**Quoted passage**

The influence of the Pt crystalline surface orientation on the glycerol electro-oxidation in acidic media

Abstract We investigated the electrochemical oxidation of glycerol on low-index Pt single crystals in acidic media (H 2 SO 4 and HClO 4 ) by cyclic voltammetry and Fourier Transform Infrared (FTIR) spectroscopy and we verified that this is a surface sensitive reaction. Pt(1 0 0) and Pt(1 1 0) surface structures favor the breaking of the C C C bond at low potentials (say 0.05 V), as seen by the formation of CO, one of the adsorbed residues of the glycerol dissociation, which poisons these surfaces even at high potentials. Pt(1 1 1) surface structure does not favor the C C C bond breaking at potentials as low as 0.05 V. However, Pt(1 1 1) is less poisoned by residues of glycerol dissociation and, for this reason, it is more active for glycerol oxidation than Pt(1 0 0) and Pt(1 1 0) at low potentials. Carbonyl containing compounds and CO 2 were detected as reaction products of the glycerol oxidation on all investigated single-crystal Pt surfaces. The ratio between CO 2 and carbonyl containing compounds is clearly much higher for Pt(1 0 0) and Pt(1 1 0) than for Pt(1 1 1).

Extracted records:
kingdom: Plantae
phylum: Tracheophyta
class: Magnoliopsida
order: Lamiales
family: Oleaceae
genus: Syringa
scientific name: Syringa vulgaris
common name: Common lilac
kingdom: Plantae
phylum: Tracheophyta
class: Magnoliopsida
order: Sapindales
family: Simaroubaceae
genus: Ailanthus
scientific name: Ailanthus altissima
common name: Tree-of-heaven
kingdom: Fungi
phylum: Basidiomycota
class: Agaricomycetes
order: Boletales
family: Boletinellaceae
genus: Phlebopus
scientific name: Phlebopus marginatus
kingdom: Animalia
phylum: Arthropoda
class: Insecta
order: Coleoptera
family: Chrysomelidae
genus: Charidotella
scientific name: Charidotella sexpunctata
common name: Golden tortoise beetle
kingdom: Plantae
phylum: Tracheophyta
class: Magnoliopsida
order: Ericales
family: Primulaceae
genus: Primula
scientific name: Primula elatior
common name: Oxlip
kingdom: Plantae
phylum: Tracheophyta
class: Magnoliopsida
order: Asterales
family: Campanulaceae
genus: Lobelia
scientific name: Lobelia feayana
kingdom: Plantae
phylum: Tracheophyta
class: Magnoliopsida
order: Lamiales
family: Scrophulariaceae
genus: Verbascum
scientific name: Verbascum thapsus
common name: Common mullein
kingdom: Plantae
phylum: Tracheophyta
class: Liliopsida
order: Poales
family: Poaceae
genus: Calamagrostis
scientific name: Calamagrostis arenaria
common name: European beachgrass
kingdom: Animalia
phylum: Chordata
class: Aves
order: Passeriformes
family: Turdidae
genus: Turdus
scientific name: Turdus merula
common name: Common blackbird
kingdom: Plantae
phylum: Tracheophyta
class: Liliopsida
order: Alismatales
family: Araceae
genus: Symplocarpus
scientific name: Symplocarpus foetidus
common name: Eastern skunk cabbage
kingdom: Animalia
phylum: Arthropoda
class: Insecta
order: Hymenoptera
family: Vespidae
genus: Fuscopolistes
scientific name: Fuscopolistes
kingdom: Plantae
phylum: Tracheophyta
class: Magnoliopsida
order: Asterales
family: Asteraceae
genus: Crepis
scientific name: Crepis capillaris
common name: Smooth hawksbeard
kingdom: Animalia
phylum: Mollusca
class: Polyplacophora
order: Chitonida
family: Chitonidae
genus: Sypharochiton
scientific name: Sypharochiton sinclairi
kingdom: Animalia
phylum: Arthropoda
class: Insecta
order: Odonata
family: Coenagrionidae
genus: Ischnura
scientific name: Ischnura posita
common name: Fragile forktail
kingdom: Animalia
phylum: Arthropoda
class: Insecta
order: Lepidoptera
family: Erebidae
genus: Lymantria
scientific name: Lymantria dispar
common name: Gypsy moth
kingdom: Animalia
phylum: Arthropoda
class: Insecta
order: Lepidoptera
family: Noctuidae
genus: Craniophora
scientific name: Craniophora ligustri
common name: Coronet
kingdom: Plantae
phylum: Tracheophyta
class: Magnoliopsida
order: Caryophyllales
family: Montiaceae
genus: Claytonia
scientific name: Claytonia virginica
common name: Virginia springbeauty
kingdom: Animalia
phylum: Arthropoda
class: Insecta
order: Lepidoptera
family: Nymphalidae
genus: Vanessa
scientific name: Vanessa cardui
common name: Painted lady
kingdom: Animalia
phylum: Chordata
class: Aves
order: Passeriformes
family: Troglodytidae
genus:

**Task brief**
List every Pt single-crystal surface that the abstract on glycerol electro-oxidation names. Rely only on the abstract on glycerol electro-oxidation, not on the data.

**Finished exercise**
Pt(1 0 0), Pt(1 1 0), Pt(1 1 1)